Beide Unternehmen hätten an die industrielle Logik der Verbindung geglaubt, heißt es in der Pflichtmitteilung an die Börse. Es sei aber deutlich geworden, dass die Interessen der beteiligten Parteien nicht in Einklang gebracht werden konnten. Wie bereits am Dienstag aus Kreisen, die in die Gespräche eingebunden waren, berichtet wurde, scheiterte der Deal am politischen Widerstand.
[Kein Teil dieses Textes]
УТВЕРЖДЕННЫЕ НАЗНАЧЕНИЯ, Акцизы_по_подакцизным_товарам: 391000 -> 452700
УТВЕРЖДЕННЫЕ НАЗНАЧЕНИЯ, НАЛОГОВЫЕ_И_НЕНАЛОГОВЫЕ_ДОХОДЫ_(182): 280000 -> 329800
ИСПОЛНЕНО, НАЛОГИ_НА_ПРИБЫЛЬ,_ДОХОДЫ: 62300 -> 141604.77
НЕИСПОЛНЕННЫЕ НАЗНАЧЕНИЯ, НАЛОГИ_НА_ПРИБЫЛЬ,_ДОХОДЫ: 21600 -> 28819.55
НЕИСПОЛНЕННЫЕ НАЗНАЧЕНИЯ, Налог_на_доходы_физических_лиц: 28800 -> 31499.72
"Es ist natürlich schade, dass wir keinen Erfolg hatten, aber ich bin froh, dass wir es versucht haben", schrieb EADS-Chef Tom Enders in der Mitteilung. Er sei zuversichtlich, dass EADS seinen internationalen Wachstumskurs weiter fortsetzen werde. BAE-Chef Ian King schrieb, er sei enttäuscht, dass die Fusion nicht komme. Beide Konzernlenker hatten in den vergangenen Wochen intensiv für den Zusammenschluss der beiden Unternehmen geworben. EADS wollte sich Zutritt auf wichtige, bisher kaum erreichbare Rüstungsmärkte sichern.

Rasch nach dem überraschenden Bekanntwerden der Pläne hatte es massive Bedenken in der Politik gegen eine Fusion der beiden Konzerne zum weltgrößten Branchenunternehmen gegeben. Größter Streitpunkt war der staatliche Einfluss, den sich Deutschland und Frankreich sichern wollten. Beide Länder verfügen direkt und indirekt über jeweils gut 22 Prozent der EADS-Anteile, die deutschen Interessen nimmt der Autokonzern Daimler wahr. Bei BAE Systems sind keine Staaten direkt oder indirekt Großaktionäre.

Schon deswegen gilt EADS als nicht eben leicht steuerbar. Dazu kommt: Das Rüstungsgeschäft ist eine hochsensible Branche, da sich die beteiligten Regierungen auf eine gemeinsame Linie einigen müssen.